Boulevard Voltaire : Au matin de la manifestation contre le « mariage pour tous », ne trouvez-vous pas qu’on qu’en fait beaucoup sur le sujet ? D’ailleurs, il y doit y avoir autant d’homosexuels chez les musulmans que chez les chrétiens, les juifs, sans oublier ceux qui ne croient ni à Dieu ni à diable…
Camel Bechikh : C’est bien entendu une pratique sexuelle qui transcende le fait ethnique, religieux et culturel. Certaines sociétés l’ont condamnée, d’autres tolérée ou d’autres encore valorisée. Mais n’oublions pas que, même si les racines de notre pays sont païennes, son tronc est catholique. Certes, nous dira-t-on, mais la France est aujourd’hui laïque ! Que nenni. L’identité française reste intimement marquée par son identité religieuse historique. Nous vivons une « catholaïcité », pour paraphraser certains sociologues.

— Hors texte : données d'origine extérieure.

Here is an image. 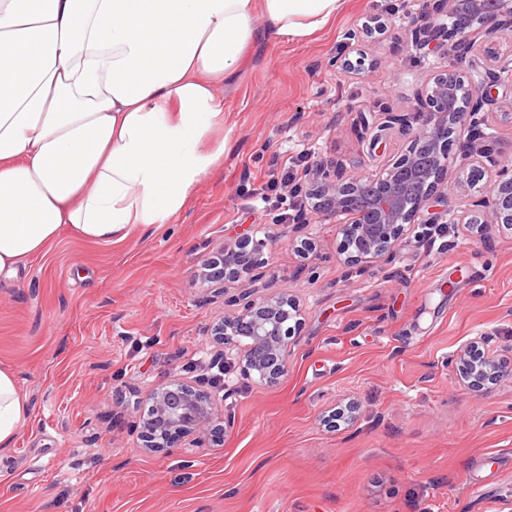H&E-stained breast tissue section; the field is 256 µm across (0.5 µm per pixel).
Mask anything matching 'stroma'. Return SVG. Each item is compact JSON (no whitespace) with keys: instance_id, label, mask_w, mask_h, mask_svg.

Boulevard Voltaire : Les trois religions abrahamiques devraient faire position commune sur le sujet, mais on ne vous entend guère. Extinction de voix ?

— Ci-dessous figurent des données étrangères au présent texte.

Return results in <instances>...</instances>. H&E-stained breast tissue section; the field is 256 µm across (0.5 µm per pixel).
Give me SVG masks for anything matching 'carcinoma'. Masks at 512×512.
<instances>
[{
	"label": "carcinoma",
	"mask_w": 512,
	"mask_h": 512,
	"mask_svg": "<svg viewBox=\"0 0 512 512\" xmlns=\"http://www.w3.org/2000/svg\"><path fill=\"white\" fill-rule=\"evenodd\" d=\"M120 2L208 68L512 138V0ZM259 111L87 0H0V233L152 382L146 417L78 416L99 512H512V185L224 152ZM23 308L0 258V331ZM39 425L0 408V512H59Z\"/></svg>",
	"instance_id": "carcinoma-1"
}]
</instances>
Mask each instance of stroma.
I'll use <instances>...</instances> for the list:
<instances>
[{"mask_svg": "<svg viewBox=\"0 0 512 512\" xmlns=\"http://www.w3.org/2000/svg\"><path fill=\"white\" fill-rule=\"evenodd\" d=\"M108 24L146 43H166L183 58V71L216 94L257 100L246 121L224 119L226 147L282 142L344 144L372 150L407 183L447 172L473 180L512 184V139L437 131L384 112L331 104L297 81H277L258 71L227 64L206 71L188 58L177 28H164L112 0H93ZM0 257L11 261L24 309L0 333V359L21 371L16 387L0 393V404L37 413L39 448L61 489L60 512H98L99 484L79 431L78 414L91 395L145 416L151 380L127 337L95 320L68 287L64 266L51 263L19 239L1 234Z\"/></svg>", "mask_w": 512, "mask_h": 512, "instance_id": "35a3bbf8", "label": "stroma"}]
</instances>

Camel Bechikh : Les musulmans de France, pour plusieurs raisons, ne prennent que peu et tardivement part à ce débat. Premièrement, car ils sont peu nombreux à dépasser le cadre des débats communautaires. Deuxièmement, le climat actuel, prompt à réduire quelques six millions d’individus à une bande de dingues sanguinaires, ne favorise pas l’audace du débat sur un sujet qui, s’il n’avait en premier lieu été mené par les autorités catholiques et juives, aurait renvoyé les musulmans de ce pays au rôle de fanatiques utiles.